Multiplication (or division) was handled by a combination of table look up,
which is also a common technique in Babylonian and Egyptian math, and using
the abacus to handle resulting summations. It was no walk in the park,
obviously, but you didn't need to be a genius either. Incidentally the word
_calculate_ stems from the small pebbles, called _calculi_ , used in an abacus
(see here for a fascinating discussion on Roman calculating boards and abaci:
<http://mathforum.org/library/drmath/view/57572.html>).

------
warmfuzzykitten
No, point of view has little to do with representation.

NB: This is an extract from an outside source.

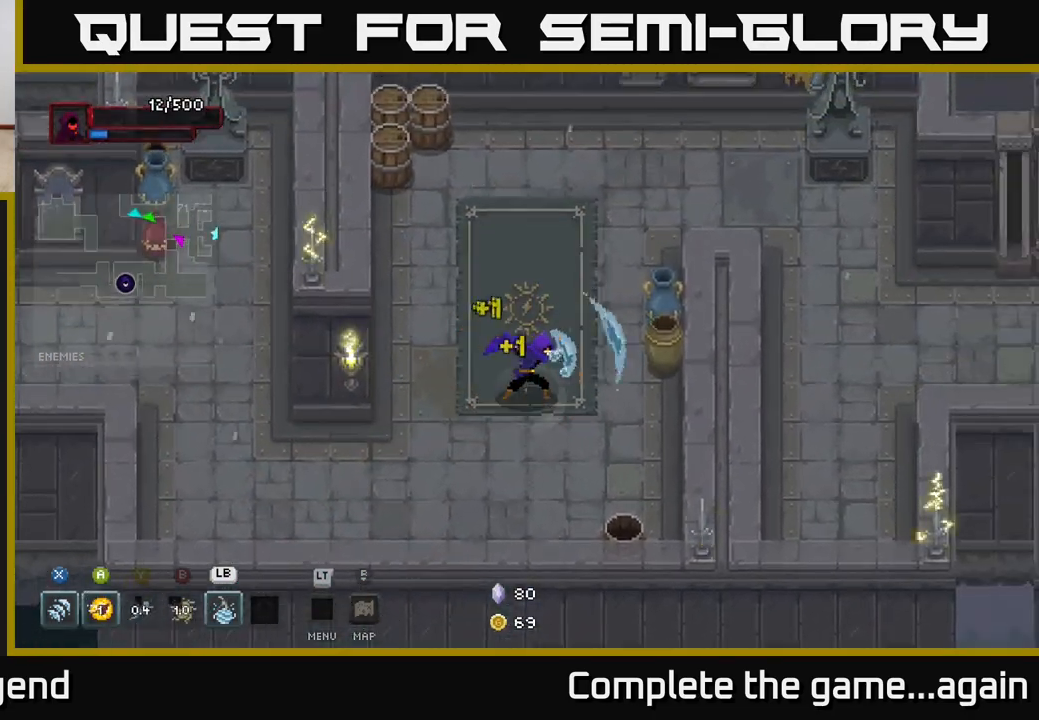
{"buttons": [], "left_stick": "up-left", "right_stick": "center", "events": [[100, "X", "up"], [317, "left_stick", "up-left"]]}
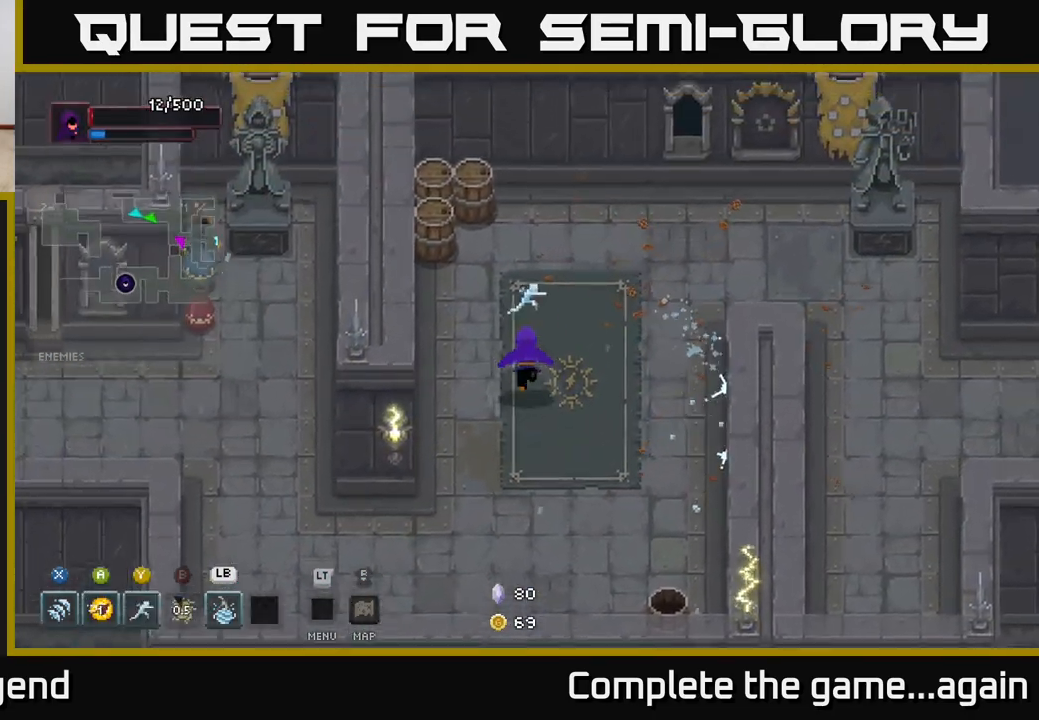
{"buttons": [], "left_stick": "center", "right_stick": "center", "events": [[150, "X", "down"], [417, "X", "up"], [417, "left_stick", "center"]]}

For example, the
gradual acceptance of abstract reasoning in mainstream culture is said to be
responsible for the steady increase of IQ scores over the last century,
causing testmakers to constantly shift the curve to keep the center score at
100.

But I don't think that was Kaye's point, either. I think he was saying if you
have the correct perspective you will make better choices than smarter people
who don't. Rather than decimal notation vs. Roman numerals, consider DynaBook
vs. "computers". For some (easier to come up with) negative examples: People
who realized that everything done by timesharing would migrate to the desktop
were able to escape dying industries before they collapsed. Bye, DEC. Ditto
for people who realized that performance of personal computers would overtake
workstations. Bye Sun and Silicon Graphics.